======== TASK INPUTS ========
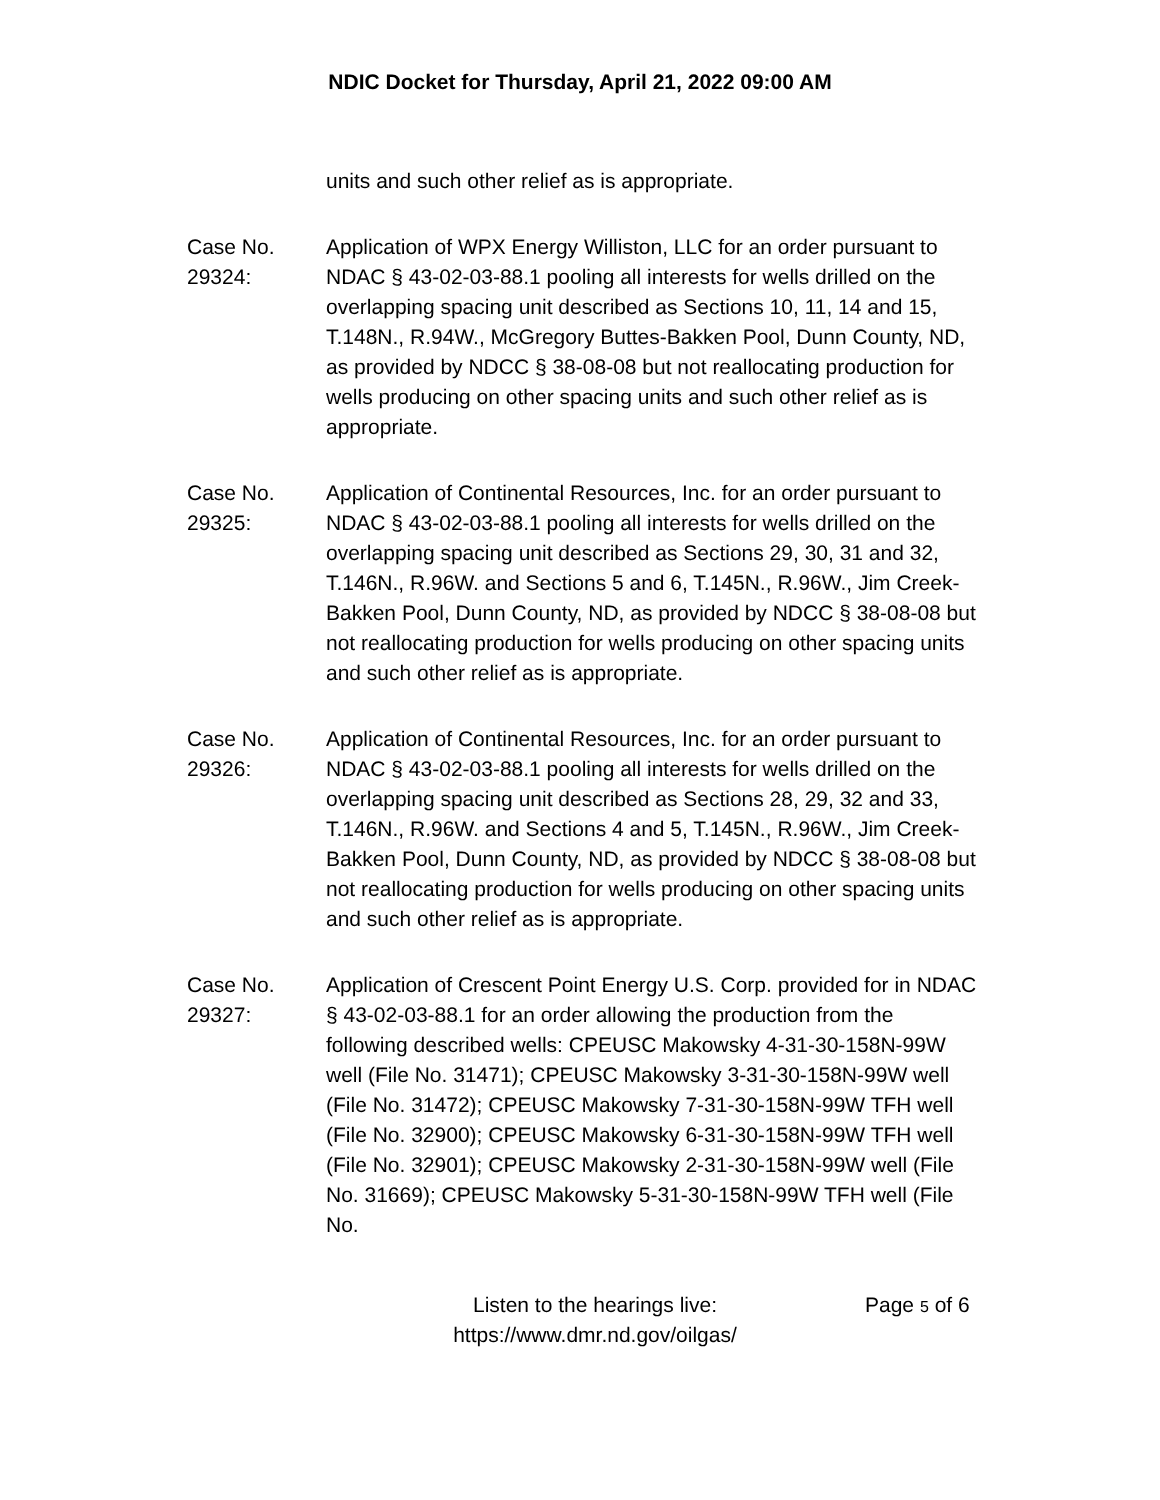NDIC Docket for Thursday, April 21, 2022 09:00 AM
units and such other relief as is appropriate.
Case No.
29324:
Application of WPX Energy Williston, LLC for an order pursuant to NDAC § 43-02-03-88.1 pooling all interests for wells drilled on the overlapping spacing unit described as Sections 10, 11, 14 and 15, T.148N., R.94W., McGregory Buttes-Bakken Pool, Dunn County, ND, as provided by NDCC § 38-08-08 but not reallocating production for wells producing on other spacing units and such other relief as is appropriate.
Case No.
29325:
Application of Continental Resources, Inc. for an order pursuant to NDAC § 43-02-03-88.1 pooling all interests for wells drilled on the overlapping spacing unit described as Sections 29, 30, 31 and 32, T.146N., R.96W. and Sections 5 and 6, T.145N., R.96W., Jim Creek-Bakken Pool, Dunn County, ND, as provided by NDCC § 38-08-08 but not reallocating production for wells producing on other spacing units and such other relief as is appropriate.
Case No.
29326:
Application of Continental Resources, Inc. for an order pursuant to NDAC § 43-02-03-88.1 pooling all interests for wells drilled on the overlapping spacing unit described as Sections 28, 29, 32 and 33, T.146N., R.96W. and Sections 4 and 5, T.145N., R.96W., Jim Creek-Bakken Pool, Dunn County, ND, as provided by NDCC § 38-08-08 but not reallocating production for wells producing on other spacing units and such other relief as is appropriate.
Case No.
29327:
Application of Crescent Point Energy U.S. Corp. provided for in NDAC § 43-02-03-88.1 for an order allowing the production from the following described wells: CPEUSC Makowsky 4-31-30-158N-99W well (File No. 31471); CPEUSC Makowsky 3-31-30-158N-99W well (File No. 31472); CPEUSC Makowsky 7-31-30-158N-99W TFH well (File No. 32900); CPEUSC Makowsky 6-31-30-158N-99W TFH well (File No. 32901); CPEUSC Makowsky 2-31-30-158N-99W well (File No. 31669); CPEUSC Makowsky 5-31-30-158N-99W TFH well (File No.
Listen to the hearings live:
https://www.dmr.nd.gov/oilgas/
Page 5 of 6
========
WHAT TO DO: Among the entries, find every line holding "other" and return it.

WRITTEN SOLUTION:
units and such other relief as is appropriate.
Application of WPX Energy Williston, LLC for an order pursuant to NDAC § 43-02-03-88.1 pooling all interests for wells drilled on the overlapping spacing unit described as Sections 10, 11, 14 and 15, T.148N., R.94W., McGregory Buttes-Bakken Pool, Dunn County, ND, as provided by NDCC § 38-08-08 but not reallocating production for wells producing on other spacing units and such other relief as is appropriate.
Application of Continental Resources, Inc. for an order pursuant to NDAC § 43-02-03-88.1 pooling all interests for wells drilled on the overlapping spacing unit described as Sections 29, 30, 31 and 32, T.146N., R.96W. and Sections 5 and 6, T.145N., R.96W., Jim Creek-Bakken Pool, Dunn County, ND, as provided by NDCC § 38-08-08 but not reallocating production for wells producing on other spacing units and such other relief as is appropriate.
Application of Continental Resources, Inc. for an order pursuant to NDAC § 43-02-03-88.1 pooling all interests for wells drilled on the overlapping spacing unit described as Sections 28, 29, 32 and 33, T.146N., R.96W. and Sections 4 and 5, T.145N., R.96W., Jim Creek-Bakken Pool, Dunn County, ND, as provided by NDCC § 38-08-08 but not reallocating production for wells producing on other spacing units and such other relief as is appropriate.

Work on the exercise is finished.